"Upgrade" and "update" are often used loosely, but on BIG-IP they mean two specific things, and F5 defines them by which digit of the version number changes. The distinction matters for more than tidiness: the licensing service check date is enforced on one and not the other.

The version number

A BIG-IP version has up to four parts: <major>.<minor>.<maintenance>.<point>. So 15.1.2.1 is major 15, minor 1, maintenance 2, point 1. The four-digit form including the point release was introduced in December 2017; before that, point-level fixes were delivered as hotfixes. F5 sets out the full version schema in K8986.

The two operations

F5 defines a system upgrade as moving from one major release to another, or from one minor release to another: a change in the first or second number. Two examples from F5's own documentation: moving from 15.1.0 to 16.0.0 is an upgrade because the major number changed, and moving from 14.0.0 to 14.1.0 is an upgrade because the minor number changed.

F5 defines a system update as moving from one maintenance or point release to another within the same major and minor version: a change only in the third or fourth number. Moving from 15.0.1 to 15.0.2 is an update (a new maintenance release), and moving from 15.1.2 to 15.1.2.1 is an update (a new point release).

Why it changes the licensing check

This is the part that catches people out. When you perform an update, no service or license check date verification takes place, and the configuration loads normally. When you perform an upgrade, the licensing system does compare the target version's License Check Date against the license's Service Check Date, and if the Service Check Date is older, the system boots but will not load its configuration. The mechanics of that check are covered in the service check date.

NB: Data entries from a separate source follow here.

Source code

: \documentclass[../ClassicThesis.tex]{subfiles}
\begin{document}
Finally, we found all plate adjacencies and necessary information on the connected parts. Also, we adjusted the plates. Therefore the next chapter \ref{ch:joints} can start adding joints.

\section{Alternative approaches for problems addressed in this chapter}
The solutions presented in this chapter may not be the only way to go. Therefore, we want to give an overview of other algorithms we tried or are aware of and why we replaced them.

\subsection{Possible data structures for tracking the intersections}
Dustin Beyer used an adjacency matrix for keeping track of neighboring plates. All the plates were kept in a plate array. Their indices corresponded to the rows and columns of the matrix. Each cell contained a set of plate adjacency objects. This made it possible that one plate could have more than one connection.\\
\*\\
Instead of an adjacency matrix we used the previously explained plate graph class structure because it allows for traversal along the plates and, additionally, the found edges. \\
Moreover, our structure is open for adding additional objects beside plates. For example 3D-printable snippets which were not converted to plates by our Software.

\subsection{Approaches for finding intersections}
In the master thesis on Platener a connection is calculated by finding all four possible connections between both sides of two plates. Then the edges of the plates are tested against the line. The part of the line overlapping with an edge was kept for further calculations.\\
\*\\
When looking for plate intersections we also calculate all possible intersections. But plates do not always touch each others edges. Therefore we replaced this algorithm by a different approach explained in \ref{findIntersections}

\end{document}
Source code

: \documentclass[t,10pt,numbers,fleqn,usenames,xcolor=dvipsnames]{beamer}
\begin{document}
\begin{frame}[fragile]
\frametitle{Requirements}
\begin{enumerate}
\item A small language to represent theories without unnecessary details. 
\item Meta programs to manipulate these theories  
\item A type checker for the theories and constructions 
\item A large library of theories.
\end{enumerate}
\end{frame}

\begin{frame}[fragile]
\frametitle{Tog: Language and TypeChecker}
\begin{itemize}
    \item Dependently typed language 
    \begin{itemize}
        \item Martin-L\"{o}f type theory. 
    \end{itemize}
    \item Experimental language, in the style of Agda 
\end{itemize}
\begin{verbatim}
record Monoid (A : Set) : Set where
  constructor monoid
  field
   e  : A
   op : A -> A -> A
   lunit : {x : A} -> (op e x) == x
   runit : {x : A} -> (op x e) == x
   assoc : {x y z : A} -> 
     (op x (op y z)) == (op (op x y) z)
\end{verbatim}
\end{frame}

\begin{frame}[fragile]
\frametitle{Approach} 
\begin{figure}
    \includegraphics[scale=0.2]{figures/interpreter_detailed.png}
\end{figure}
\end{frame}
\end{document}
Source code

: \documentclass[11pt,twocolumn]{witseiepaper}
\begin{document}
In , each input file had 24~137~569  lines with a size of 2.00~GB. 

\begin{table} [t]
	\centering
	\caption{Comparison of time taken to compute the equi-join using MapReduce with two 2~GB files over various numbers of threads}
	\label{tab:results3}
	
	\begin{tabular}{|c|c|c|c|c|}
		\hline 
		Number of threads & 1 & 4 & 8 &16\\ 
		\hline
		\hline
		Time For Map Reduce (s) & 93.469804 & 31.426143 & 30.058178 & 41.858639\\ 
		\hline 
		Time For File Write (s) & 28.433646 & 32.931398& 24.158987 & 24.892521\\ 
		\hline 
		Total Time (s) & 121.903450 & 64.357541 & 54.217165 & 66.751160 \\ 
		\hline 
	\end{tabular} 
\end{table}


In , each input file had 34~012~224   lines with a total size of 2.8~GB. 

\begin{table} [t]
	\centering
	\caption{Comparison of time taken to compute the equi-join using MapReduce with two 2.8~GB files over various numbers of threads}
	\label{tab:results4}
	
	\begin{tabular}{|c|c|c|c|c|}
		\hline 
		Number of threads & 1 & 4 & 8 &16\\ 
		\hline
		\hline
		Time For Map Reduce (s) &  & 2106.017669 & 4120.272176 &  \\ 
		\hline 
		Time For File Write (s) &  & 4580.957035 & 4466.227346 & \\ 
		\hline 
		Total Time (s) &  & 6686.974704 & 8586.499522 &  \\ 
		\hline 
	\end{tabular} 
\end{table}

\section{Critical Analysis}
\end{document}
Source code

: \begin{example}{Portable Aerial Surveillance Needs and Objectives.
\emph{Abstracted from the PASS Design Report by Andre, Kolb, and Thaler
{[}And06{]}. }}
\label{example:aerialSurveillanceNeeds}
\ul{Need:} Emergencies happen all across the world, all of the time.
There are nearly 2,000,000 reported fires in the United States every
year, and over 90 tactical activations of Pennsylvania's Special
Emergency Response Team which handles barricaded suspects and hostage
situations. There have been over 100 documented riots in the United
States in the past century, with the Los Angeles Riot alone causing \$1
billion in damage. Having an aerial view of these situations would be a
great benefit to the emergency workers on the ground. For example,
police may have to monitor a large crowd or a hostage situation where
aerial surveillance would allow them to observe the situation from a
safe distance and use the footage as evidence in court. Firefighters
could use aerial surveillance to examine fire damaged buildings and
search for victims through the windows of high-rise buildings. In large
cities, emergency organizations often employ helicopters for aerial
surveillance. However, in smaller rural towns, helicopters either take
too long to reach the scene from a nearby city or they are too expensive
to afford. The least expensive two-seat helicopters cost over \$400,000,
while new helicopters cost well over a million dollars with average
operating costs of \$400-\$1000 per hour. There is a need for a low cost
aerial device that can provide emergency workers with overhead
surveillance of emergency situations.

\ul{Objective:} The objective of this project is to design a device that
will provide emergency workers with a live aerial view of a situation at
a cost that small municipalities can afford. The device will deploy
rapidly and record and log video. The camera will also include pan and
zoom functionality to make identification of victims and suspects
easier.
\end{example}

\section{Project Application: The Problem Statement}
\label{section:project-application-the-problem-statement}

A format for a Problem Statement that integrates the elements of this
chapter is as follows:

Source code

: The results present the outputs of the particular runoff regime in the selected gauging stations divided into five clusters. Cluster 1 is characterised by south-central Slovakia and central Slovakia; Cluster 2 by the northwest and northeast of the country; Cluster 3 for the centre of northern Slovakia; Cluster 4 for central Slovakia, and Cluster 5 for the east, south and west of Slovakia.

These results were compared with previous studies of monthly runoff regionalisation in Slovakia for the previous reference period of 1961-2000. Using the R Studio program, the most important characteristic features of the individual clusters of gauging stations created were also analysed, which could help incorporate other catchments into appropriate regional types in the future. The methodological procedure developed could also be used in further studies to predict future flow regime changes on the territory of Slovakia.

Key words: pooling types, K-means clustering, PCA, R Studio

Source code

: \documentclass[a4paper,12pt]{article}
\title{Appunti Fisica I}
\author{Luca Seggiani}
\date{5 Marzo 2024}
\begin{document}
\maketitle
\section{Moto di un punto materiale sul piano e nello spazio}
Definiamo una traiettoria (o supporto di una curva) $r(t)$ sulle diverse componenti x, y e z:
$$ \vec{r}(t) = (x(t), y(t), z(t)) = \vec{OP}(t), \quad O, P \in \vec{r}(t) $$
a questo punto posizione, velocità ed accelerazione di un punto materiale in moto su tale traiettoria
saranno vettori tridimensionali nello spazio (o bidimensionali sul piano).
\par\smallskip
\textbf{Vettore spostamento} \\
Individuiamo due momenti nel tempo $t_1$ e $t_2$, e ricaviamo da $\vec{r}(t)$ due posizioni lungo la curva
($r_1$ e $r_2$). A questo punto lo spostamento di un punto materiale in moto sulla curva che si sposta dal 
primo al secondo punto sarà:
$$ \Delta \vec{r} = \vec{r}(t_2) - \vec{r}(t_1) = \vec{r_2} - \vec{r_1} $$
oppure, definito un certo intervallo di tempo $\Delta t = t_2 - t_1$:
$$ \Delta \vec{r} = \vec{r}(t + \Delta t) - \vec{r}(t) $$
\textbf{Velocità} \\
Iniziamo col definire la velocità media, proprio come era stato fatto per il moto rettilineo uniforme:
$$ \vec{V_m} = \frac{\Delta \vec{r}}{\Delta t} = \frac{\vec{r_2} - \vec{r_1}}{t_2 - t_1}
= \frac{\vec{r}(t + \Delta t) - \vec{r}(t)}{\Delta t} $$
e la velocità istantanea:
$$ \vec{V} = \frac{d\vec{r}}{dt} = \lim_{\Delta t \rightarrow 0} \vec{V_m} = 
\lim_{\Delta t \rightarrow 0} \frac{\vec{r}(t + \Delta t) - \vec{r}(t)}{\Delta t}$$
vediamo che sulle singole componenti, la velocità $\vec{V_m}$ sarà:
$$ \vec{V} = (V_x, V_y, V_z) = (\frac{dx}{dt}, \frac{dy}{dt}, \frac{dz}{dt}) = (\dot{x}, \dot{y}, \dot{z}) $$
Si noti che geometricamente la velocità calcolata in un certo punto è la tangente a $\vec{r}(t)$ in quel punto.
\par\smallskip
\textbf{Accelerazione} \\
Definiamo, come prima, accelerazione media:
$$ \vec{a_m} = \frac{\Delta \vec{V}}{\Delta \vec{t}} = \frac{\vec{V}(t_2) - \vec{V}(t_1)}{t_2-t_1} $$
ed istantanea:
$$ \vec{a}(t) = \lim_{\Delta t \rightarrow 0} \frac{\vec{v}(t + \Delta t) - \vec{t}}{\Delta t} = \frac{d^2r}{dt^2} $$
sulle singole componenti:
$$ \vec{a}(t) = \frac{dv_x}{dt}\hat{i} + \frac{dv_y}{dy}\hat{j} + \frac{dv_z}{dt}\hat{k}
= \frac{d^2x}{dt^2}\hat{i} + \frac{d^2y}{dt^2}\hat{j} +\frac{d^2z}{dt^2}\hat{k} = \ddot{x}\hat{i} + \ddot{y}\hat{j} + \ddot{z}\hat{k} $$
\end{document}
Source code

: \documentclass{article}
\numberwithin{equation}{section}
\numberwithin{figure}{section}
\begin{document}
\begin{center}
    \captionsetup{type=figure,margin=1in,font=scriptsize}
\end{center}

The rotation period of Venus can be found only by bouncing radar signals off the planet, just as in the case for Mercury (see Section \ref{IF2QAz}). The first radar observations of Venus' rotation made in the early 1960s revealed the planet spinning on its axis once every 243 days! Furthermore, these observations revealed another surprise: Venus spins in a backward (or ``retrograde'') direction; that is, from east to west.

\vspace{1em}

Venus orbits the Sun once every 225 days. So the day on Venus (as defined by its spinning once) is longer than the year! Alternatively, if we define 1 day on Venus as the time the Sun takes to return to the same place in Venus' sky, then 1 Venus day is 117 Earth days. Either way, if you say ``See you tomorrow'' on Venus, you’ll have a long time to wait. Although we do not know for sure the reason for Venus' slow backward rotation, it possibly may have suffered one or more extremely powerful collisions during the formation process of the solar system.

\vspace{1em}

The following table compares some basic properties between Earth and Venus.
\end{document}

Because the gate is keyed to the major and minor numbers, every maintenance and point release within a branch shares the same License Check Date. In other words, once your Service Check Date is recent enough to reach, say, 17.1.x, it is recent enough for 17.1.0, 17.1.3, and every other release in that branch. The F5 service check date tool reflects this: it reports the date for the whole major.minor branch, not per maintenance release.

The practical takeaway

Before a move between branches (an upgrade), check the licensing date; before a move within a branch (an update), you do not need to, at least not for this reason. Either way, F5 recommends reactivating the license first: it resets the Service Check Date and confirms there are no licensing problems before you begin. If an upgrade has already left a system unable to load its configuration, see recovering from a service check date problem.